- 27
- May
2011
A while back, we noted on this blog that the U.S. Supreme Court was considering whether to consider a case challenging a federal law that prevents military members from filing medical liability lawsuits against military medical personnel.
That law, known as the Feres Doctrine, was the result of a 1950 Supreme Court ruling concerning the interpretation of the Federal Tort Claims Act of 1946, which allowed plaintiffs to sue the government for negligence only in certain situations. Feres v. United States extended the exclusions of the Federal Tort Claims Act to apply to injuries "incident to military service."
The Feres Doctrine will now, however, be reconsidered by the Supreme Court in June in a case involving an Air force Staff Sergeant, whose death his family claims was due to the carelessness of military medical personnel. According to his family, the Sgt. was admitted to a military medical center in California for a routine appendectomy back in 2003. Following that surgery, he was allegedly left in the care of student nurses who made a series of medical mistakes leading to serious brain damage. The Sgt. died in 2004 when his family removed his life support.

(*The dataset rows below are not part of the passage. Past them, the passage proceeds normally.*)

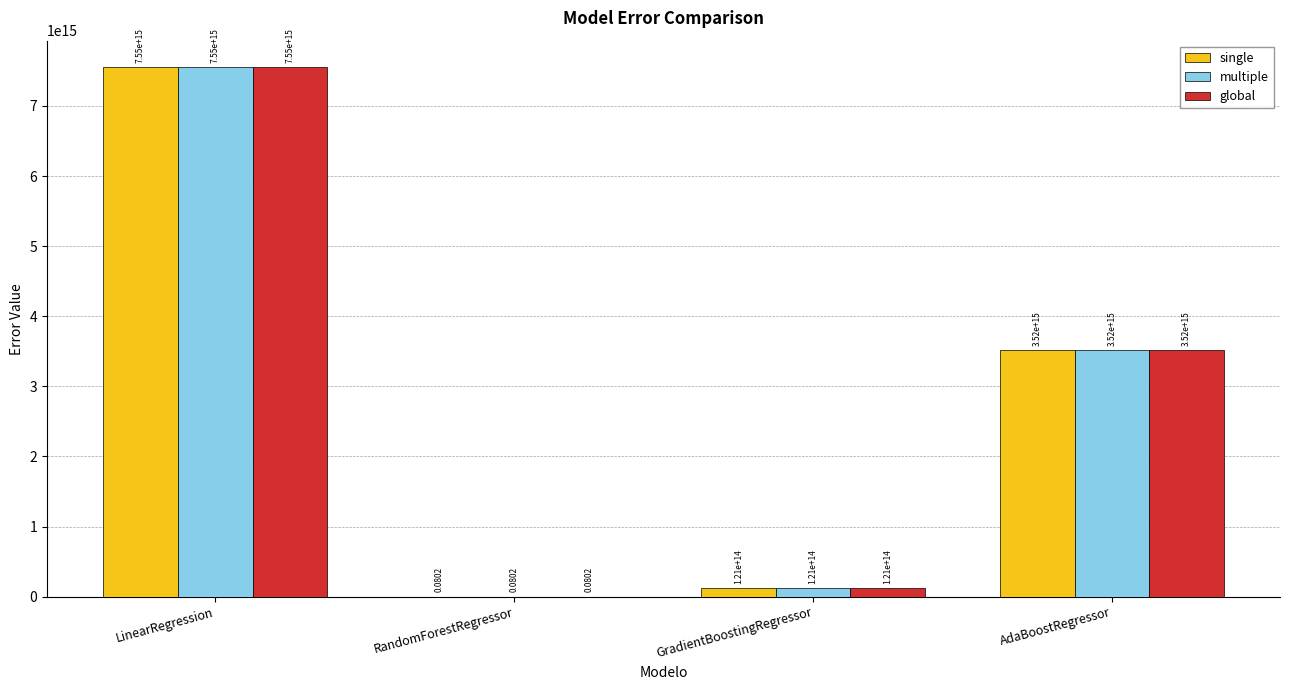

At which label is single closest to 3777061929433966?

AdaBoostRegressor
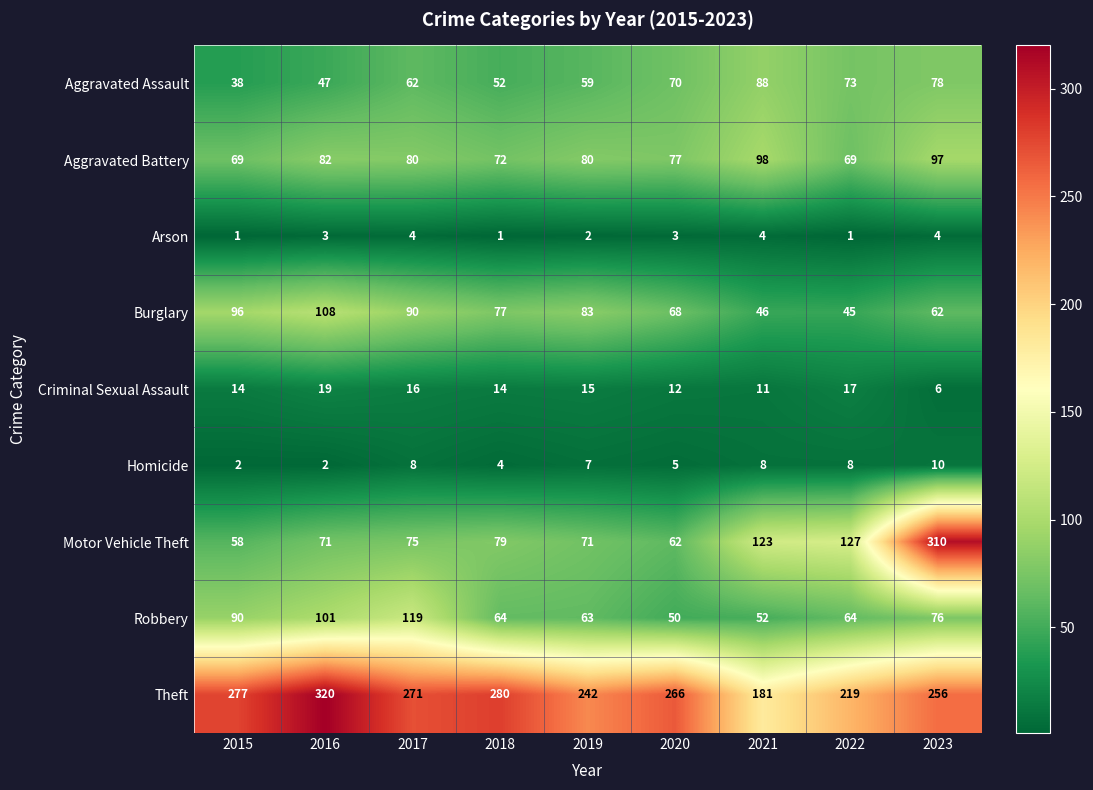

What is the difference between the maximum and minimum values in the Aggravated Assault series?

50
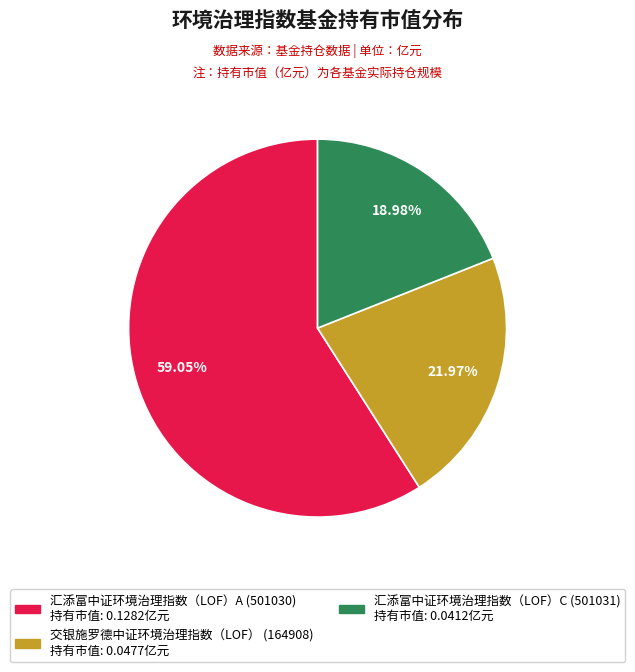

Between 汇添富中证环境治理指数（LOF）A and 汇添富中证环境治理指数（LOF）C, which is larger?

汇添富中证环境治理指数（LOF）A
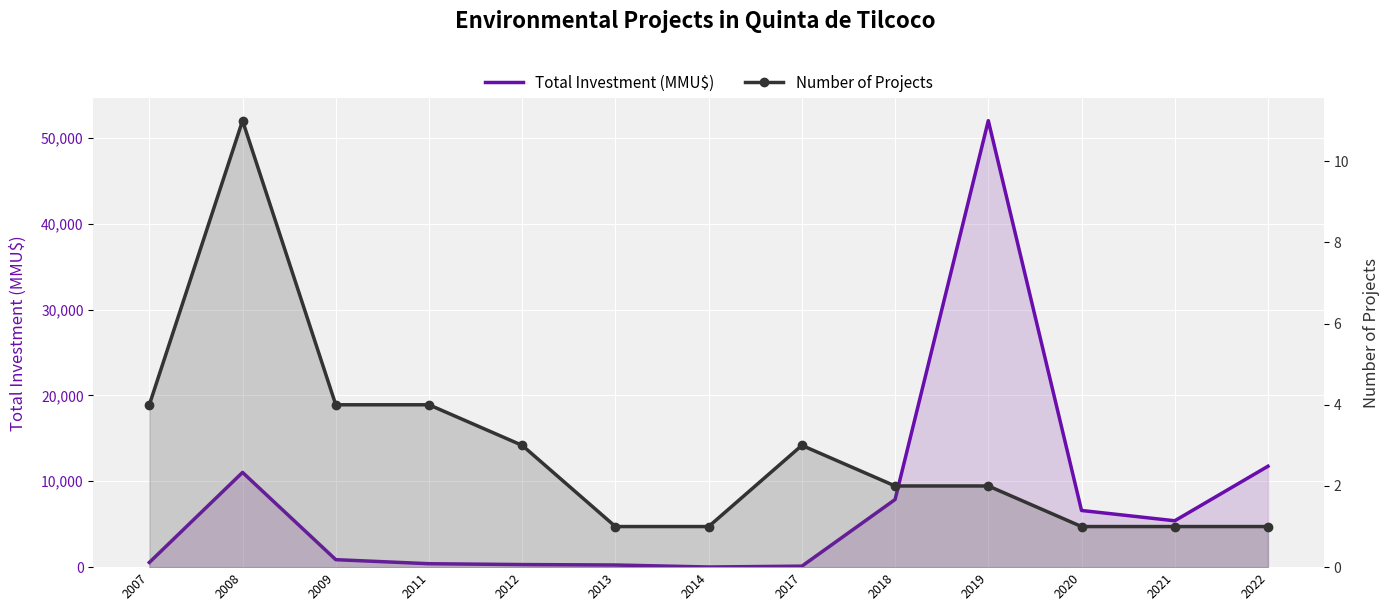

What is the value of the Total Investment (MMU$) point at the 8th from the left?

116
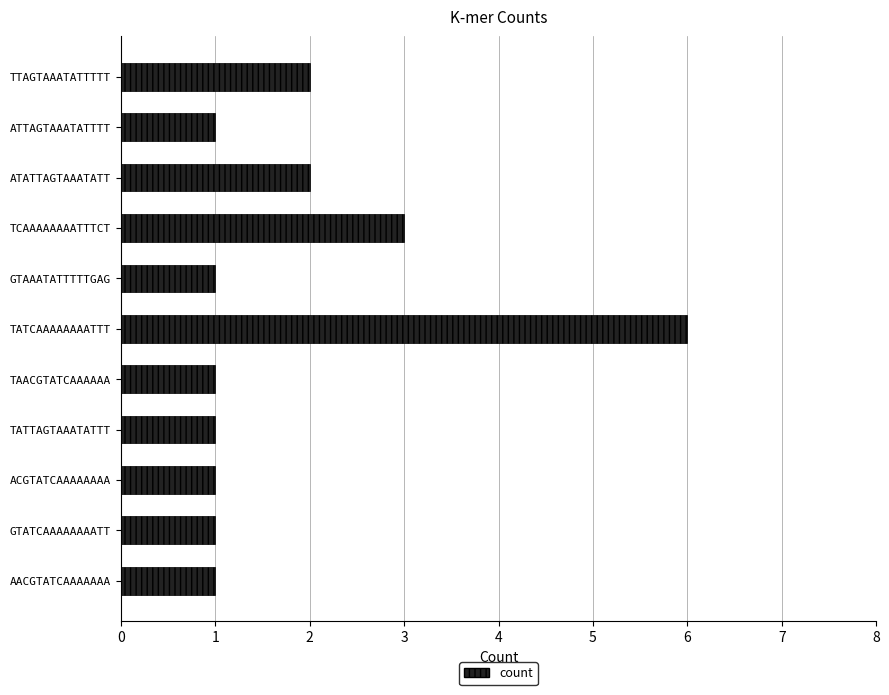

What is the sum of all values?

20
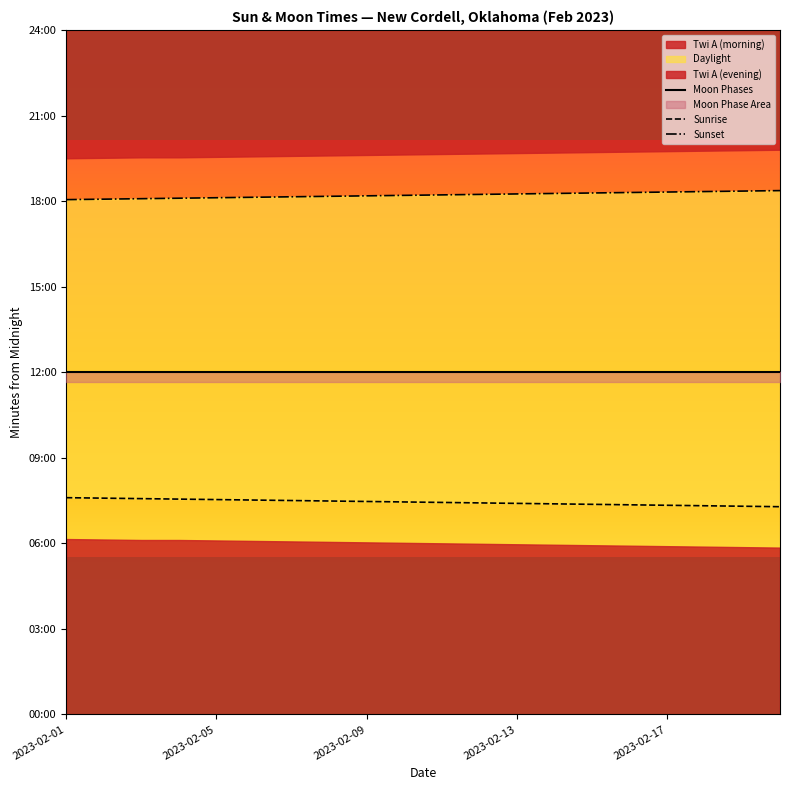

What is the value of the Moon Phases point at the 14th from the left?

720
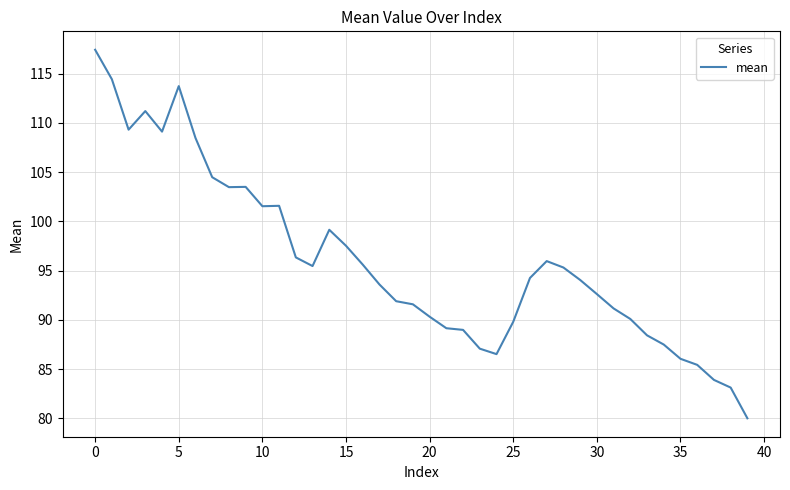

What is the greatest value displayed?

117.4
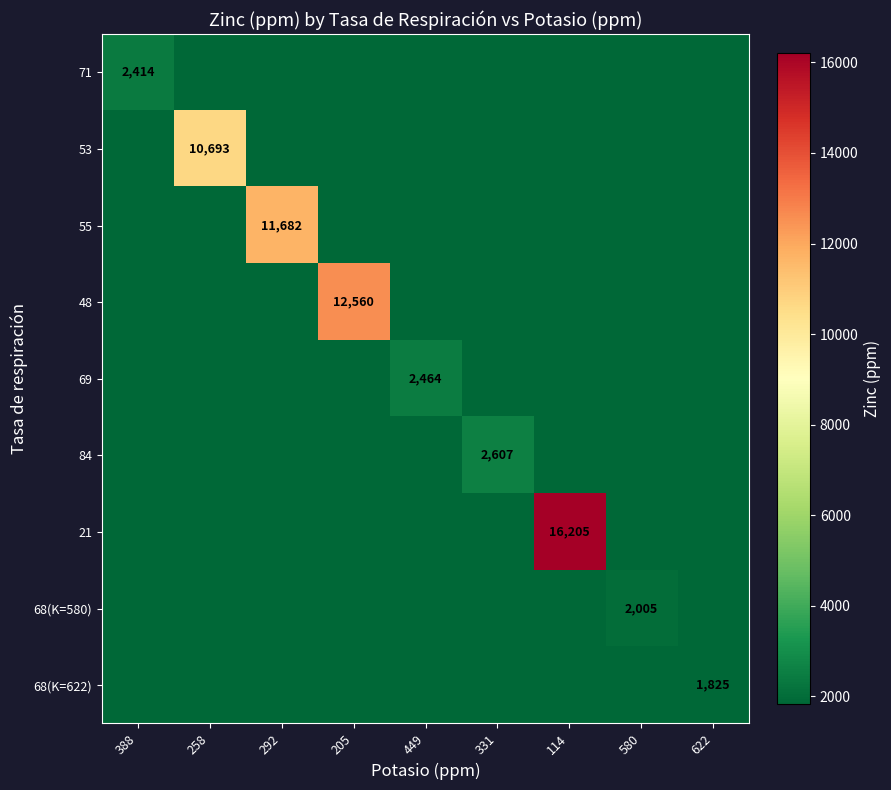

Is it true that 21 equals 28938 at 114?

False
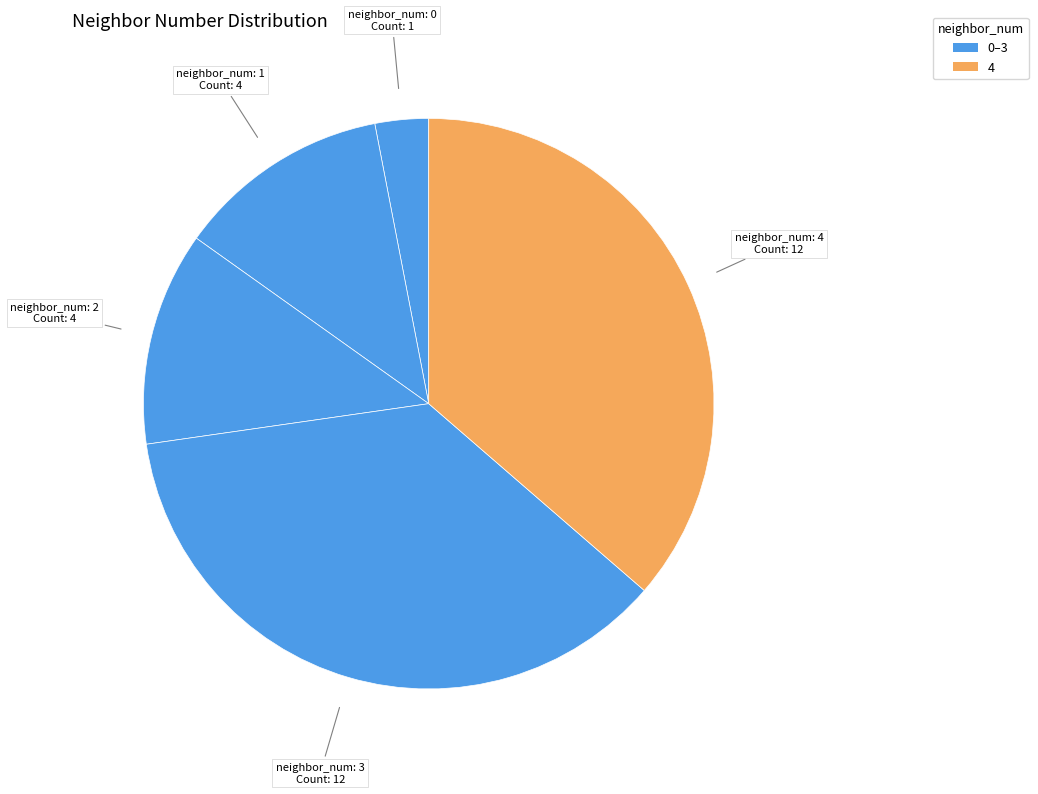

How many slices are in this pie chart?

5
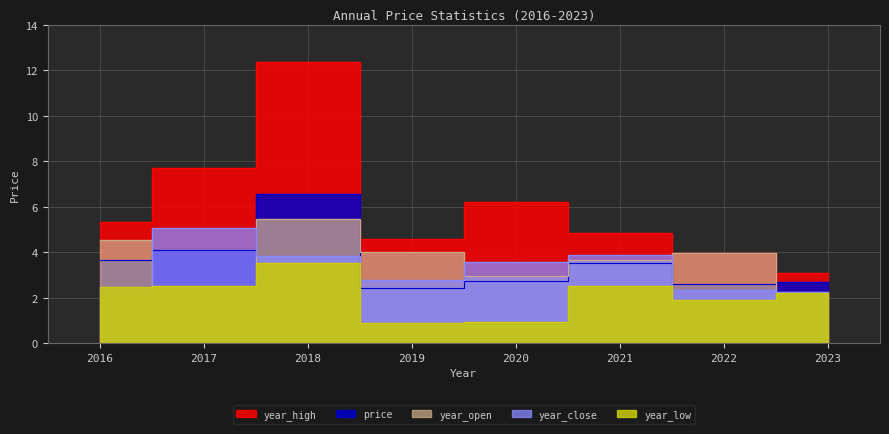

Does the chart display data point markers on the line(s)?

No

There case was dismissed at trial based on the Feres Doctrine. Because the Sgt. was an active duty serviceman who was being cared for by the military health system, the doctrine was ruled to apply. But while the trial court dismissed the case, it also criticized the Feres Doctrine, saying that it has been applied to a "range of situations that seem far removed from the doctrine's original purposes."
If the Doctrine is reversed, experts say the federal government may be forced to pay hundreds of millions of dollars, perhaps more, in medical liability claims.